The truth can be ugly. But we shouldn’t turn a blind eye to it.
And here is the reality: There is a segment of the U.S. population that would like to turn back the demographic clock to a Beaver Cleaver era when a headline declaring “Whites to be U.S. minority by 2050” was inconceivable. Yet according to Census Bureau estimates, the U.S. Latino population is expected to triple in the next 40 years.
Not if Arizona has anything to say about it. No sir. Why? Because “it is about time what we take our state and country back from the Mexicans.”
This isn’t to say that the new law is inherently racist, or that everyone who supports it is racist. But one would have to be naive to run off in the opposite direction and label the measure, or the passions fueling it, race-neutral – as if intimidating, offending, inconveniencing and scaring off as many Latinos as possible was an unintended consequence instead of the prime objective.
There is no shortage of naiveté. Faced with a law that turns local and state police into makeshift immigration agents – without the additional training that real federal immigration agents must complete – many Americans have decided that racial profiling is harmless as long as some other group is profiled.
What is in short supply is empathy. Some identify with those who feel that their state is being invaded, its services abused and resources depleted. Others align themselves with those who worry about being treated as second-class citizens because of ethnicity, skin color, accent or another characteristic that makes them appear “foreign” in their own country. Neither camp seems interested in the other’s point of view.

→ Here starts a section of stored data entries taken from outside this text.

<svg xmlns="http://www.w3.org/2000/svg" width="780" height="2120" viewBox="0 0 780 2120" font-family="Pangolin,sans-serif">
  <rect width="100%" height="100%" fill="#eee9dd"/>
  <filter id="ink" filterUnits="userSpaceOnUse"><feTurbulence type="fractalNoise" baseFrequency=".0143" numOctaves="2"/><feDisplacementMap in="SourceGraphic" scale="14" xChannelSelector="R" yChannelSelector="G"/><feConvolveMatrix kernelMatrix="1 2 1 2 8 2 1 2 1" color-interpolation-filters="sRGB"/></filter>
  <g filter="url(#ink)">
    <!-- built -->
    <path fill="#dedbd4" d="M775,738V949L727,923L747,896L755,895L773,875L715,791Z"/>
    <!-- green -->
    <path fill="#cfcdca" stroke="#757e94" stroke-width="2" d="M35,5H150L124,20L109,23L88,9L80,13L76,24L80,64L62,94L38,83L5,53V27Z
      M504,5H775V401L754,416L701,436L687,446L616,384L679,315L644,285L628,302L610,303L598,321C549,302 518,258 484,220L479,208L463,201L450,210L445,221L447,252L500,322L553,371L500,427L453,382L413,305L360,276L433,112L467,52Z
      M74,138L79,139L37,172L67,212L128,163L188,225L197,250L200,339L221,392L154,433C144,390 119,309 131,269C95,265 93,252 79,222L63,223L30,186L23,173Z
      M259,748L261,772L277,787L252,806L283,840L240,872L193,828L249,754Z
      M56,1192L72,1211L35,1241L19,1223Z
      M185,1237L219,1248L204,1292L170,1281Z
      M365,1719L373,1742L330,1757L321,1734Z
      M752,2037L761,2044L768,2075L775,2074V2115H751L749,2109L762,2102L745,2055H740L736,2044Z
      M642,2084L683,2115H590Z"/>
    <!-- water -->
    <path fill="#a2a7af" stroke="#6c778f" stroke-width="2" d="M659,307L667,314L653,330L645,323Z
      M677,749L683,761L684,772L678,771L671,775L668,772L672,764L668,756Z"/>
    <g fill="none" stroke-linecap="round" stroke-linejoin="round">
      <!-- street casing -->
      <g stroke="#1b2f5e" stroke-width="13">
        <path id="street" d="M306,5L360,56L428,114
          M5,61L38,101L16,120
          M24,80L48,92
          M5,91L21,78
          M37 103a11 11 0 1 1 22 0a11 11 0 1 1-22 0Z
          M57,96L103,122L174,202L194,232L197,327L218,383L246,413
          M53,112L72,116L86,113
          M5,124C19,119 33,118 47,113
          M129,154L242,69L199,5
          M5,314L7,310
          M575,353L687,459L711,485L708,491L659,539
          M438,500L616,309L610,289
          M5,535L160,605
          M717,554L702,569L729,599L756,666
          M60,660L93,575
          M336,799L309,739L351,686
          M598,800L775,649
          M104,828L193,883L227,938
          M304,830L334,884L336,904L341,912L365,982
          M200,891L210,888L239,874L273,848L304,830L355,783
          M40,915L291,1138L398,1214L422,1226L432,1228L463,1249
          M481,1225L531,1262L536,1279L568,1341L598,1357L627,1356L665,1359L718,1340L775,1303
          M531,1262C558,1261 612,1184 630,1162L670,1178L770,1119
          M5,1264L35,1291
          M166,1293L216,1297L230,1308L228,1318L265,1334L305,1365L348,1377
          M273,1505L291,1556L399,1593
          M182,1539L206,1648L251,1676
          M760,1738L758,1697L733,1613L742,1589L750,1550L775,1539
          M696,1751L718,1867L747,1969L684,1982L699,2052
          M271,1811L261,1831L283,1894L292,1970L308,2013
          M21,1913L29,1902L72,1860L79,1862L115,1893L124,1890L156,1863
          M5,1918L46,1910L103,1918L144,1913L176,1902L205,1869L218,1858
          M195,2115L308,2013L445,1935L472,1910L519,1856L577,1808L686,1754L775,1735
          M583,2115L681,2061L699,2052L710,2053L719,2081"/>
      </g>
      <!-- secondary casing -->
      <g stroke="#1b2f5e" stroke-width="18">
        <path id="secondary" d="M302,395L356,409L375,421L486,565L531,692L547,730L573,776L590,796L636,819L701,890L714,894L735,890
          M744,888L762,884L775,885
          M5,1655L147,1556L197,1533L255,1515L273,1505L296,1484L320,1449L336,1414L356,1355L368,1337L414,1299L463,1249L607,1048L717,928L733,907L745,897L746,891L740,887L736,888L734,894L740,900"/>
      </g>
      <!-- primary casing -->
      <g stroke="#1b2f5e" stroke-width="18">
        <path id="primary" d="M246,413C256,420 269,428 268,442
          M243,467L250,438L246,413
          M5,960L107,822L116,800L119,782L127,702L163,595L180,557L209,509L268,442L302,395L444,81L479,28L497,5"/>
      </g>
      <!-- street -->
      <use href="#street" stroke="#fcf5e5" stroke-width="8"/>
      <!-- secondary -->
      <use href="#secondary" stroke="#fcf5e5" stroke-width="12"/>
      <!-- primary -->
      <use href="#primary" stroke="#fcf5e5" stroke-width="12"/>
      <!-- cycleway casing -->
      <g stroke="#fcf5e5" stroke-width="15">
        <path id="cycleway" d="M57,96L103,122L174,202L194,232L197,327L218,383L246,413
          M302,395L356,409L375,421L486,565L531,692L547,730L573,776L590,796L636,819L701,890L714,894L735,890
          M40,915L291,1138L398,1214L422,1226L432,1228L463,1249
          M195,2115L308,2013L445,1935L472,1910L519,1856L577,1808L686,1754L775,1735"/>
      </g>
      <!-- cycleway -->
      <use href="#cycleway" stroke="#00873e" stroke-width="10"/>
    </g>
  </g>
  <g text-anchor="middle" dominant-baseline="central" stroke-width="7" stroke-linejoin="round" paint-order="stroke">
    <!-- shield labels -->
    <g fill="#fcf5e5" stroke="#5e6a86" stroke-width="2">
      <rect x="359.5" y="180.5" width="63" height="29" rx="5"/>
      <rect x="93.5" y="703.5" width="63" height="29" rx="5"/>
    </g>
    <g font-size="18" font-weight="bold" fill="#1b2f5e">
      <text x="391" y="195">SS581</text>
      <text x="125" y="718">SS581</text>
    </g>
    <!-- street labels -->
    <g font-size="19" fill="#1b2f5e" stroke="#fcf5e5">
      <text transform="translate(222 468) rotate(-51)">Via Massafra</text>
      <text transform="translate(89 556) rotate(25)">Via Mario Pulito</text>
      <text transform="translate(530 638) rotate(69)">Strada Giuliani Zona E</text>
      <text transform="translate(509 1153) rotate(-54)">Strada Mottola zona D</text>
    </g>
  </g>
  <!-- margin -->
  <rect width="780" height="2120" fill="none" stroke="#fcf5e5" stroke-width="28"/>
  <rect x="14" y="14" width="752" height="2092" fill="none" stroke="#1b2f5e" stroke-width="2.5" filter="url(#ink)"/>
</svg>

I’m getting an earful from both sides. In the last few weeks, I’ve received dozens of e-mails from people who assure me that Latinos who are U.S. citizens or have a legal right to be in the United States have no reason to be offended by the new law and nothing to worry about. And I’ve received dozens of e-mails from Latinos who fall into those categories and who tell me they’re offended and worried. Some of them either live in Arizona or travel there often and are concerned about being accosted by police relying on a flimsy excuse.

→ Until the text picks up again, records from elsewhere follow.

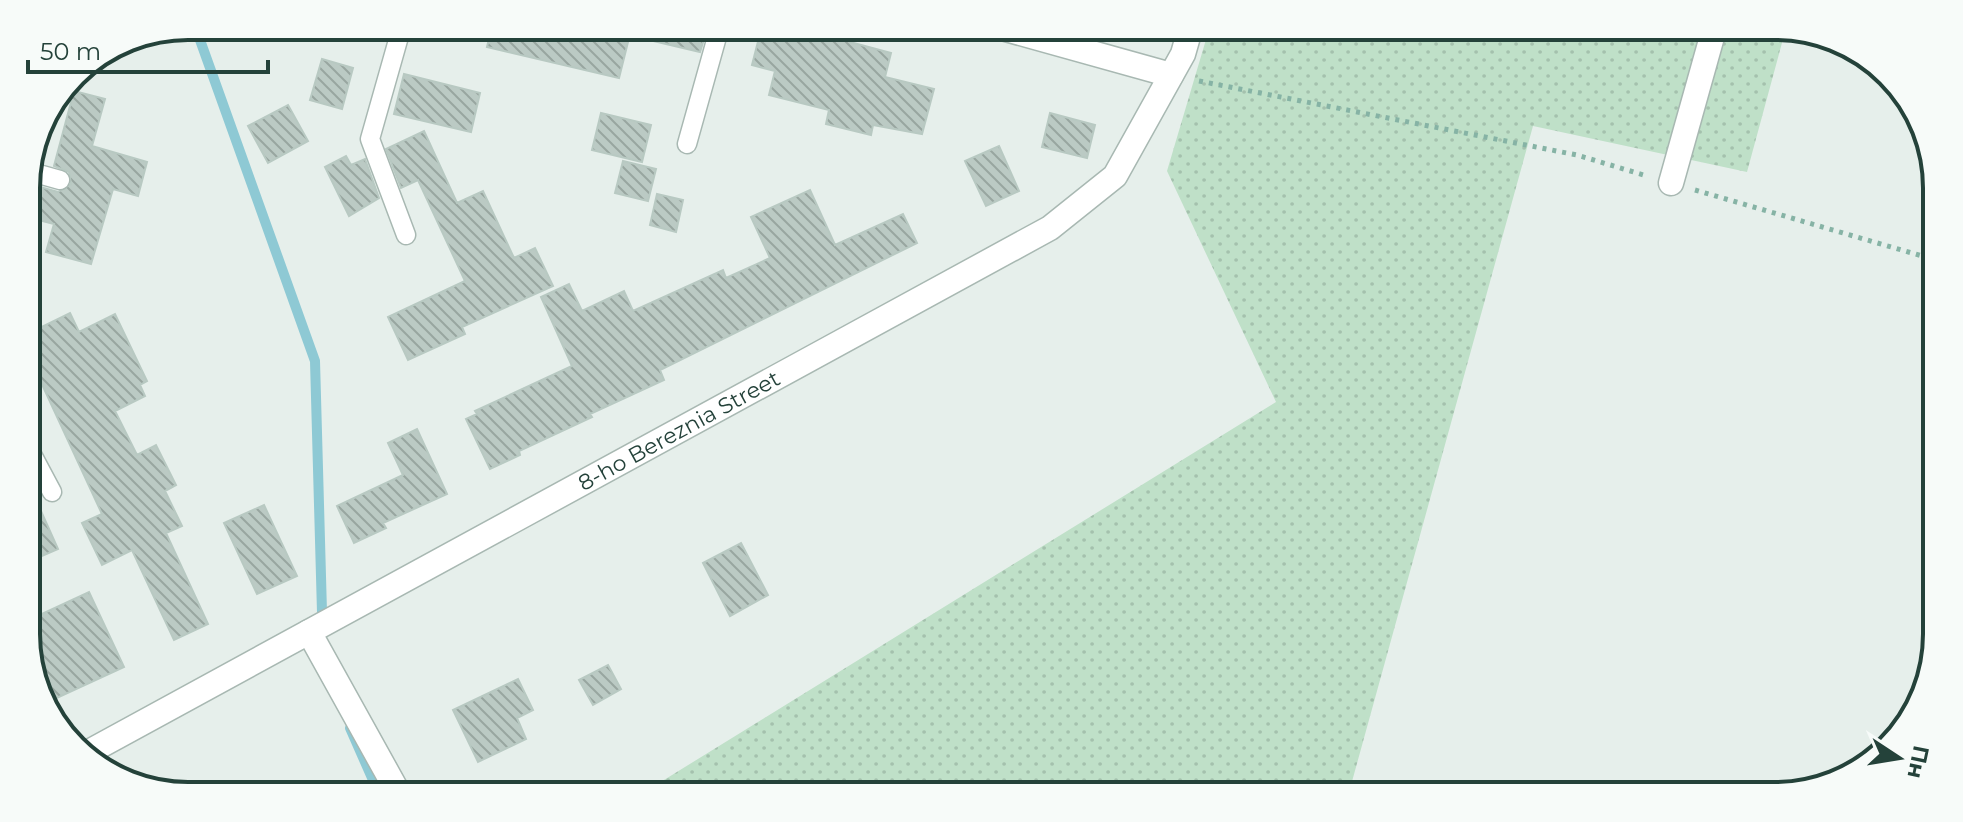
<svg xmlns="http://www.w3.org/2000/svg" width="1963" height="822" viewBox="0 0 1963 822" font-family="Montserrat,sans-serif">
  <defs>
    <pattern id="grass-dots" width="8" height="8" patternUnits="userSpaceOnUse" patternTransform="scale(2)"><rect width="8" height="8" fill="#bfe0c8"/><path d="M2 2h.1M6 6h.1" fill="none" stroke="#a4c1ad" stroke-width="1.8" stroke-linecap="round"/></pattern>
    <pattern id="building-back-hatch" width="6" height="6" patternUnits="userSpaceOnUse" patternTransform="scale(2)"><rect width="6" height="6" fill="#bbcac4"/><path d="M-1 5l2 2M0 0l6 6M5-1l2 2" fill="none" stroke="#98a6a0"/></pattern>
  </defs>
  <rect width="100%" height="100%" fill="#e6efeb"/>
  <path fill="url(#grass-dots)" d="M1210 26 1786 28 1747 172 1533 126 1348 796H638L1276 402 1167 171Z"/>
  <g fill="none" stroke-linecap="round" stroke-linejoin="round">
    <path stroke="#8ec9d4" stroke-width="10" d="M195 26 315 361 322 612
      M350 728 380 796"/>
  </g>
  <path fill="url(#building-back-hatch)" stroke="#b8c9c2" stroke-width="2" d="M492 26H632L619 78 487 47Z
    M633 26H708L700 52 632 36Z
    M762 26H796L826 33 828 26H854L850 42 891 53 885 77 934 89 922 134 873 125 871 135 826 124 829 110 769 95 775 71 752 65Z
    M322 59 353 68 342 109 310 100Z
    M404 74 480 93 471 132 394 114Z
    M74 91 105 99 92 146 147 162 138 196 113 189 91 264 46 252 54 224 27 217 26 183 58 192 71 184 69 172 54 166Z
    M288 105 308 141 268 163 248 126Z
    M601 113 651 125 642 162 592 150Z
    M1050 113 1095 125 1087 158 1042 147Z
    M424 131 457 203 483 191 514 258 535 248 553 286 462 327 465 334 408 360 388 317 465 281 418 180 401 188 386 149Z
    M999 146 1019 191 986 206 965 161Z
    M346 156 351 165 365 159 379 198 349 216 325 167Z
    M623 161 656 169 648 201 615 193Z
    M810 190 835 245 903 214 917 243 660 370 664 380 590 414 592 417 519 451 520 455 490 469 466 419 477 414 475 411 572 366 541 297 569 284 582 311 624 291 633 311 723 270 726 278 770 258 751 217Z
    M657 194 683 200 676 232 650 225Z
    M70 313 79 332 115 314 147 381 140 385 145 396 115 411 137 455 156 445 176 485 165 491 182 526 166 533 208 624 174 640 132 550 102 565 82 523 102 514 27 352V334Z
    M417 429 447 494 383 523 386 528 354 543 337 506 403 475 388 443Z
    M28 482 58 549 28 562Z
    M264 505 297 576 257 594 224 523Z
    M741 543 768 595 730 616 703 563Z
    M89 592 124 667 46 703 29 665V620Z
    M608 665 621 689 593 705 579 680Z
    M518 679 533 710 517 718 526 739 478 762 453 710Z"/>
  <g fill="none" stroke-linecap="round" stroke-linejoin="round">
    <g stroke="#a8b8b2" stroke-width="21">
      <path id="lane" d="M402 26 370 139 406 235
        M687 144 720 26
        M28 171 60 180
        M28 447 52 492"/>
    </g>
    <g stroke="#a8b8b2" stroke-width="27">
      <g id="street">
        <path d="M995 26 1171 75"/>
        <path d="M1671 183 1715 26"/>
        <path d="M309 632 400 796"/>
        <path id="s1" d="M87 753 1050 228 1115 176 1183 54 1191 26"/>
      </g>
    </g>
    <path stroke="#86b3a5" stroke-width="5" stroke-dasharray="4 6" stroke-linecap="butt" d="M1199 81 1577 155 1647 176
      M1695 190 1936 260"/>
    <use href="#lane" stroke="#fff" stroke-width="18"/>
    <use href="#street" stroke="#fff" stroke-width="24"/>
  </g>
  <g text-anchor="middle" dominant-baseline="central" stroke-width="6" stroke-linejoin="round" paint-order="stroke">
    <g font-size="22" fill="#24423a" stroke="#f7fbf9">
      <text stroke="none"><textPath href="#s1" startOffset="674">8-ho Bereznia Street</textPath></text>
    </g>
  </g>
  <path d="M0 0H1963V822H0ZM188 40H1775A148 148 0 0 1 1923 188V634A148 148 0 0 1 1775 782H188A148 148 0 0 1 40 634V188A148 148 0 0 1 188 40Z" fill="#f7fbf9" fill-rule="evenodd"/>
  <path fill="none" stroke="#24423a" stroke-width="4" d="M188 40H1775A148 148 0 0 1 1923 188V634A148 148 0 0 1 1775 782H188A148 148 0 0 1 40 634V188A148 148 0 0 1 188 40Z"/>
  <g transform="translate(1899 758) rotate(102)" stroke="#f7fbf9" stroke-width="6" paint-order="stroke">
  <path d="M0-6L14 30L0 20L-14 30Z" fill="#24423a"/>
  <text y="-12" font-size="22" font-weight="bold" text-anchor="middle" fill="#24423a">Пн</text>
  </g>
  <path d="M28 60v12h240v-12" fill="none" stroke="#24423a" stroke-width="4"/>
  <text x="40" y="60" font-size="24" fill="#24423a" stroke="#f7fbf9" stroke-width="6" paint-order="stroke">50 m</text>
</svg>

This simply would never happen, the first group assures me with the absolute confidence of those who have nothing to lose if their assumptions are wrong.
Besides pining away for Beaver Cleaver, their image of police is stuck on squeaky clean Joe Friday. “Just the facts, ma’am.”
Here are the facts: (1) Arizona lawmakers have boxed police officers in with a law that requires them – under threat of litigation – to check the citizenship of anyone they suspect of being in the country illegally once they make contact due to an alleged infraction; (2) the list of “infractions” is broad enough to include everything from trespassing to vagrancy to soliciting work to attending a party where the music is too loud; and (3) police officers are going to do everything they can to fulfill their obligations under the law.
And, as human beings, those officers will find it difficult not to give in to their prejudices. Take it from the experts. Among the critics of the Arizona law I heard from is a Latino police sergeant in a major U.S. city who, after more than 25 years on the job, knows how this game is going to play out.
“You’re right,” he wrote, “in the real world of policing as a peace officer on the street, any tool will be used to gain an advantage during any contact. It’s our nature to be proactive.”
Which is why the rest of us have to be just as proactive in pointing out what an indefensible law this is – especially to those who are determined to defend it.